One particular study that was published in the National Library of Medicine in 2012 found that “CBD efficiently blocked anxiety-induced REM sleep suppression.” Plus, preliminary research hypothesizes that CBD may assist people who experience excessive daytime sleepiness disorder, REM sleep behavior disorder, and insomnia.
Some anecdotal evidence also points to the likelihood of CBD inducing more lucid and vivid dreams, not to mention the cannabinoid’s power to strengthen a person’s dream recall abilities. However, the cannabis compound’s influence on REM sleep depends on dosage: Low doses tend to be stimulating, whereas high doses usually cause sedation.
Someone who deals with ongoing episodes of sleep disorder—nightmares are renowned for inflicting anxiety, stress, and depression on those who endure them—may report experiencing low quality of life.
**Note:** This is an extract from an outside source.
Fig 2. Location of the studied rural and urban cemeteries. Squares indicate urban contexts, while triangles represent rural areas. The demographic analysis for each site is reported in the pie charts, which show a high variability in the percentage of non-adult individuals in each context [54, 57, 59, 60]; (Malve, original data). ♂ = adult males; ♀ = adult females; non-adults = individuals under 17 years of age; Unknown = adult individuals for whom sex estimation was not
Although it cannot be claimed to be a cure as such, cannabis could offer a viable solution for people who suffer from nightmares on an ongoing basis.
Since cannabis produces a vast array of unique compounds, it’s likely that we could find out more about the REM sleep-impacting effects of other cannabinoids in the future–particularly now that the Drug Enforcement Administration (DEA) has started reviewing cannabis research applications.
Based on the evidence we have gleaned from scientific studies so far, THC has been shown to suppress REM sleep, meaning that it could offer some respite from unpleasant dreams. Furthermore, a 2019 study published in the Journal Psychiatry & Neuroscience revealed that nabilone—the synthetic analog of THC—could improve sleep and reduce nightmares. And a 2021 study suggested cannabinoids could help people with insomnia achieve rest.
These promising findings offer a ray of hope for patients who battle regular nightmares. Then again, a different study from 2021 suggests that adults who used cannabis 20 or more days during the last 30 days were 64% more likely to have an impacted sleep of less than six hours per night or 76% more likely to sleep in excess of nine hours per night.
These conflicting findings—as well as the fact that medical cannabis research is still lacking—allude to the importance of taking a precautionary approach to cannabis use. Consulting with a doctor is a wise first move.